As mentioned before, the Arrow project contains a variety of libraries for multiple programming languages. These official libraries enable anyone to work with Arrow data without having to implement the Arrow format themselves, regardless of the platform and programming language they are utilizing. There are two primary types of libraries that exist so far: ones that are distinct implementations of the Arrow specification, and ones that are built on other implementations. As of the time of writing this book, there are currently implementations for Arrow in C++ [3], C# [4], Go [5], Java [6], JavaScript [7], Julia [8], and Rust [9], which are all distinct implementations.

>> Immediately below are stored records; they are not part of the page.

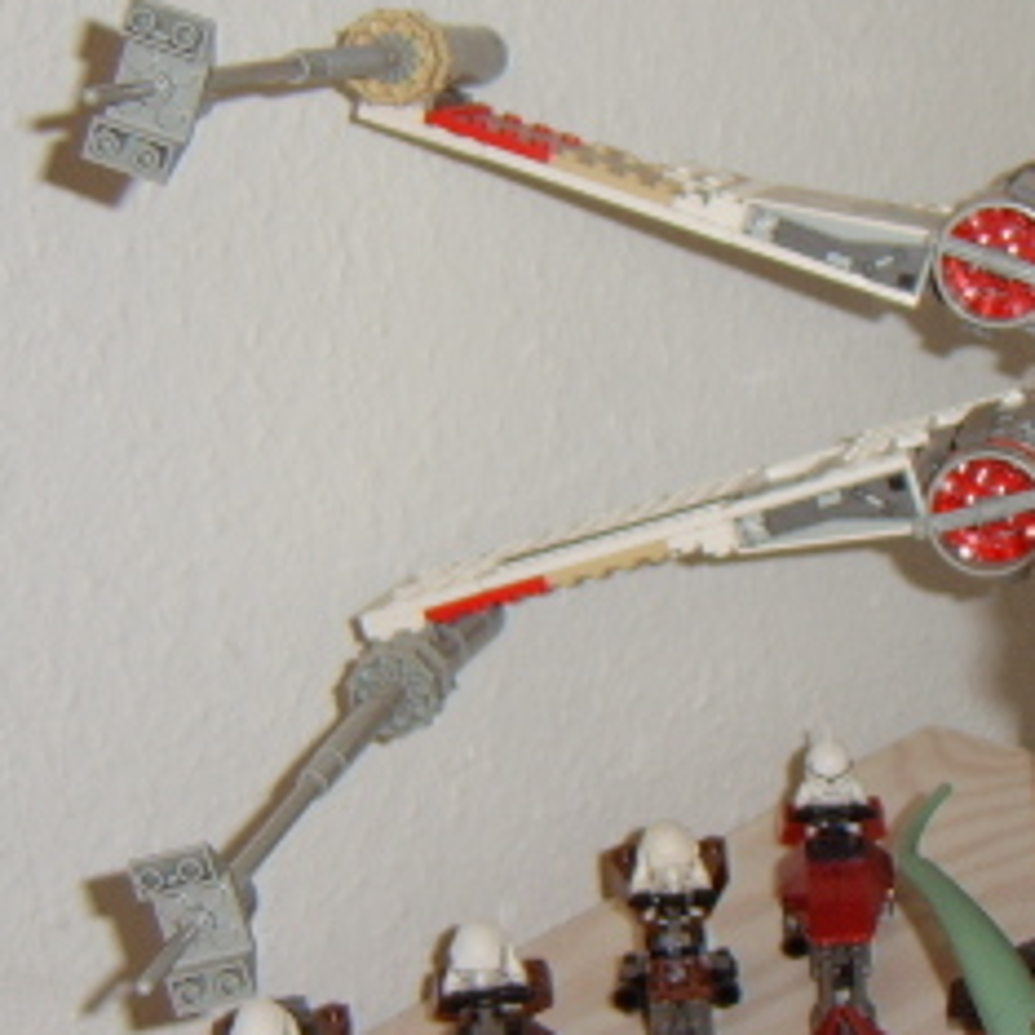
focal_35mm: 75
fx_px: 2537
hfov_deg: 21.4
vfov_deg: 23.1
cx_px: 1238
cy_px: 500
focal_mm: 8.13
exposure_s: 1/30
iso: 141
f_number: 2.7
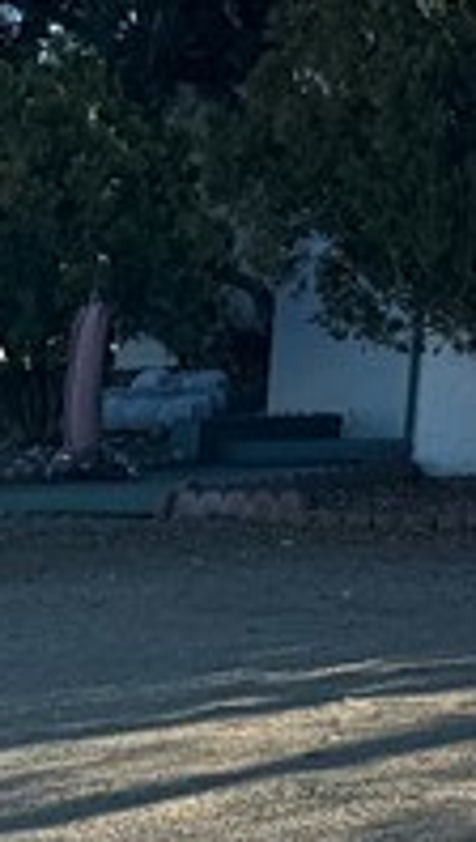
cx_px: 1606
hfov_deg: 7.5
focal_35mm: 135
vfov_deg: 15.2
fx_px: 3016
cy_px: -242
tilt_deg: +11.1
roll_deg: +0.5
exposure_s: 1/3413
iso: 80
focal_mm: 6.86
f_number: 1.78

On top of those, there are libraries for C (Glib) [10], MATLAB [11], Python [12], R [13], and Ruby[14], which are all built on top of the C++ library, which happens to have the most active development. As you might expect, the various implementations all have different stages as far as what features and aspects of the specification are implemented, and the documentation helpfully provides an implementation matrix showing what features are implemented in which libraries. The implementation matrix [15] is then updated as these aspects of the specification and features are implemented in a given library.

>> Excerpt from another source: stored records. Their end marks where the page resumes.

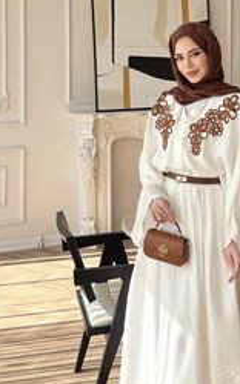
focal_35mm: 42
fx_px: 440
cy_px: 228
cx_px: 185
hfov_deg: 29.9
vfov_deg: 47.0
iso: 100
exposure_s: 1/1106
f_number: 1.78
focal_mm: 6.76
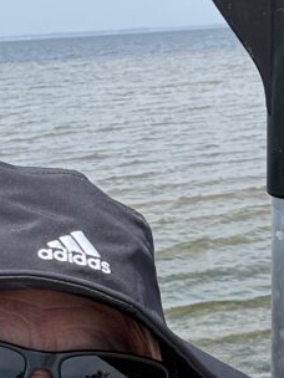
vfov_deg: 18.6
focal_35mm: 101
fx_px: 1105
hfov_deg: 14.6
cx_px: 212
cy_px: 423
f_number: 1.9
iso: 25
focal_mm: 2.69
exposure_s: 1/806
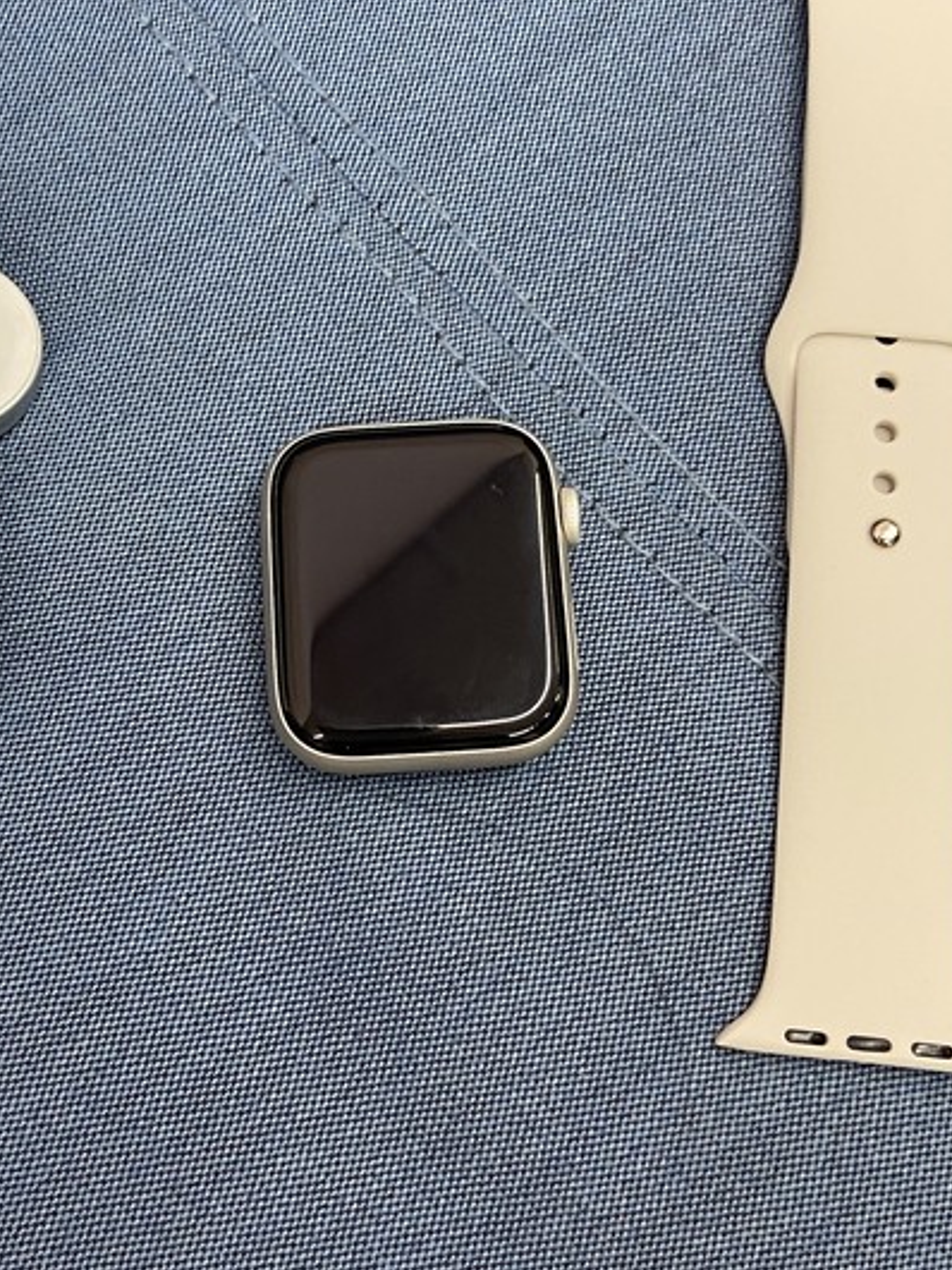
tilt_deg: -76.1
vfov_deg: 40.4
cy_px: 562
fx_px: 1724
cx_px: 378
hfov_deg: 30.8
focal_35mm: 47
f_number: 1.8
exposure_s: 1/60
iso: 125
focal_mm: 4.25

With so many different implementations, you might be concerned about interoperability between them. As a result, the various library versions are integration tested via automated continuous integration (CI) jobs in order to ensure this interoperability among them. Depending on the language and development, these libraries are tested on a very large variety of platforms, including but not limited to the following:
- x86/x86-64
- arm64
- s390x (IBM Mainframes)
- macOS
- Windows 32 and 64 bit
- Debian/Ubuntu/Red Hat/CentOS
These libraries are deployed with their various respective package managing methods to attempt to make it as easy as possible to acquire and download the libraries. As a result, there's been significant adoption of Arrow, whether you're a data scientist using pandas
, numpy
, or Dask
, or you're performing calculations and analytics using Apache Spark or AirFlow. And, if you're looking to get the libraries so you can try them out for yourself, the Apache Software Foundation hosts various ways to download and acquire the libraries.
Some of the channels where the libraries are made available are as follows:
- Conda (https://conda-forge.github.io/) for Linux, Windows, and macOS
- Homebrew (https://brew.sh/) for macOS
- MSYS2 for cross-platform Windows development
- vcpkg (https://github.com/Microsoft/vcpkg) for MSVC++
- R packages on CRAN (https://cran.r-project.org/)

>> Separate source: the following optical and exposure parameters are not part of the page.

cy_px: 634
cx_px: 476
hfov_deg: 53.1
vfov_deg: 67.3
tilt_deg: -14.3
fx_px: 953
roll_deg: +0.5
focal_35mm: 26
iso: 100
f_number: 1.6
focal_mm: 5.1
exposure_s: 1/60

- Julia packages in the general registry (https://github.com/JuliaRegistries/General)
- Ruby packages with RubyGems (https://rubygems.org/)
- C# packages with NuGet (https://www.nuget.org/packages/Apache.Arrow/)
- APT and Yum repositories for various Debian, Ubuntu, Red Hat, and CentOS distributions
- Java Artifacts on Maven Central
- Pip wheels for Python
When developing something that will utilize the Arrow libraries, keep the terms that were mentioned a few pages ago in mind, as most of the libraries utilize similar terminology and naming for describing their Application Programming Interfaces (APIs).